I'm partial to my Borla's, not loud at all until you want them to be...I can cruise without any (extra) attention drawn, but when I stab it, they growl.


----------



## Guest (Dec 18, 2006)

*exhaust*

I just had Magnaflow's Cat Back done on my 05 Goat,, sounds like a stocker at idle,,but is sounds really nice once rolling and mean when you jump on it


----------



## aintmisbehavinn (Feb 9, 2006)

LYNMUP said:


> Even the SLP loudmouth II will be louder. The Flowmaster Super 40's will have a nice mellow tone and a bit of power increase. I did have a set on mine until I went with some 4" bullets. It sounds really good now. Only $125 installed. And isn't too loud on the road.

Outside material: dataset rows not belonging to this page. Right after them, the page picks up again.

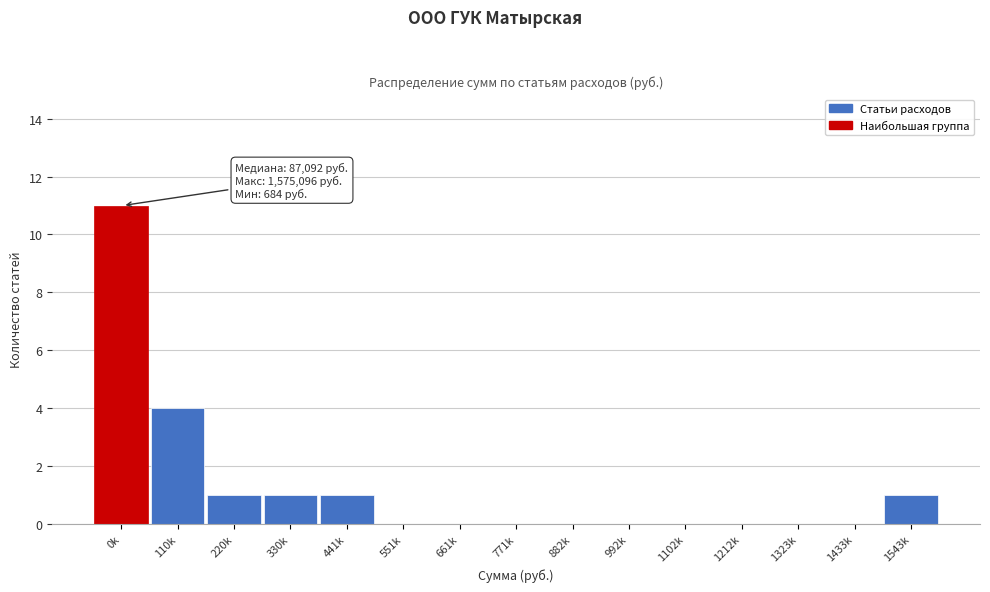

Reading right to left, list all the values displayed in this chart.

1543k=1	1433k=0	1323k=0	1212k=0	1102k=0	992k=0	882k=0	771k=0	661k=0	551k=0	441k=1	330k=1	220k=1	110k=4	0k=11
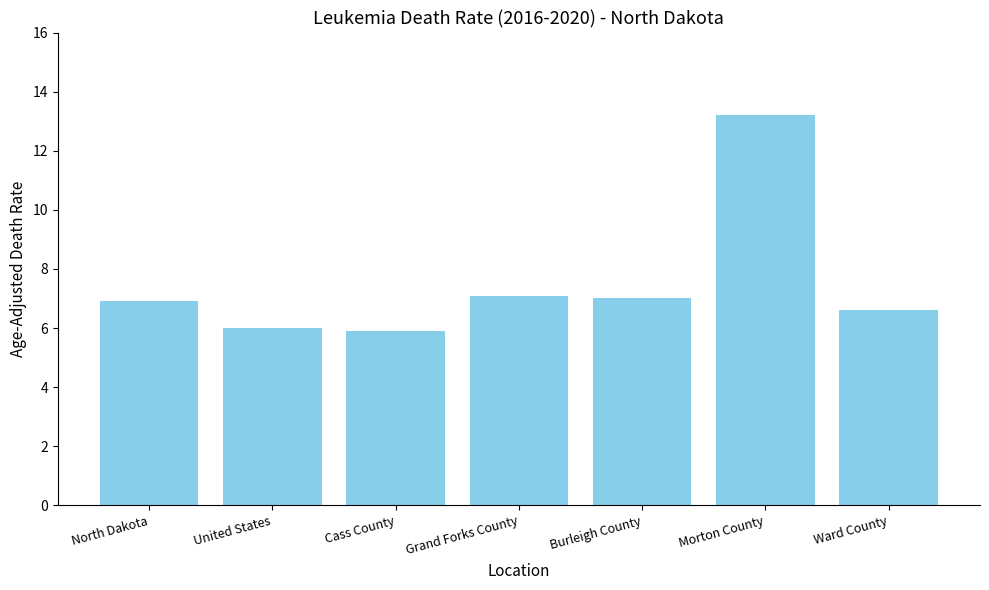

What is the sum of the values at United States and Grand Forks County?

13.1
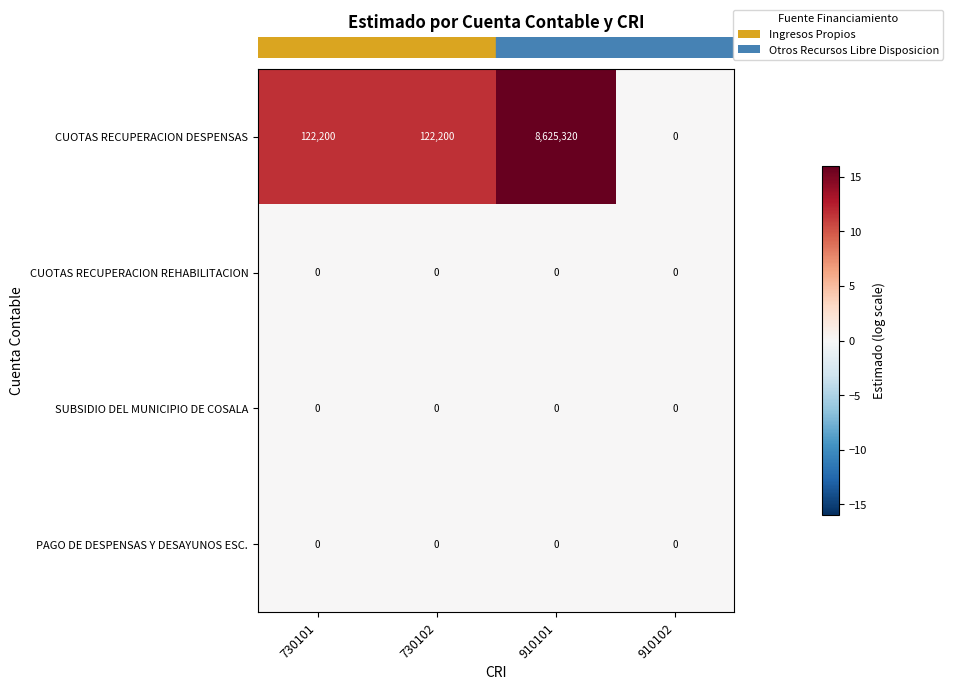

True or false: PAGO DE DESPENSAS Y DESAYUNOS ESC. has a value of 0 at 910102.

True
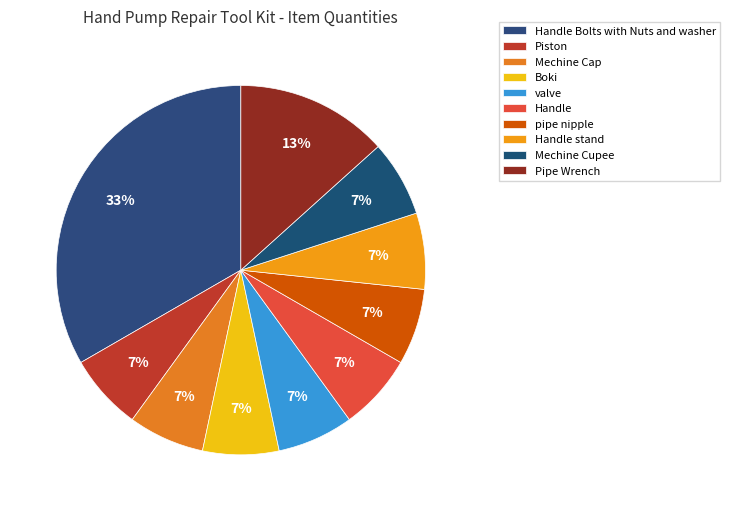

Is it true that pipe nipple is 7% of the pie?

True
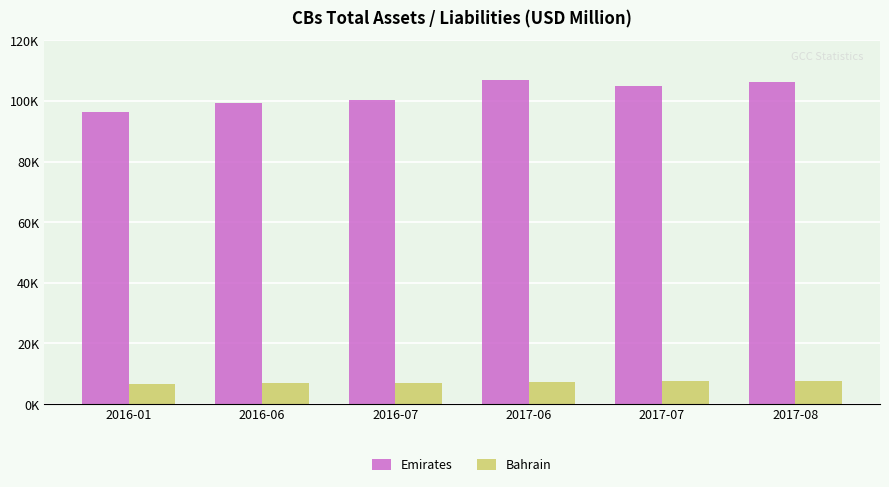

What are all the series names shown in the legend?

Emirates, Bahrain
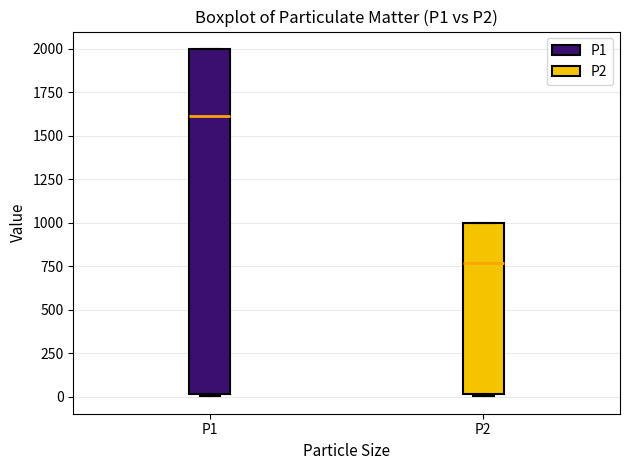

Reading left to right, transcribe this box plot: for each box, give where its median line is, the range the box spans, and where its two whiskers end, as read against the y-axis. The values are not printed on the chart, so give them approximately, as read against the axis.

P1: median 1600, box 0 to 2000, whiskers 0 to 2000
P2: median 750, box 0 to 1000, whiskers 0 to 1000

Bullets, what are bullets? Never heard of them, sounds like what I need. I was looking at sweet thunders (?) but notice they may interupt flow.:confused


----------



## GTOhmygod (Mar 9, 2006)

Well thanks for the little info i got. I dident ask about magna or borla but thanks for that anyway. Im going with SLP. I like the mean sound when it is at idle...:cool


----------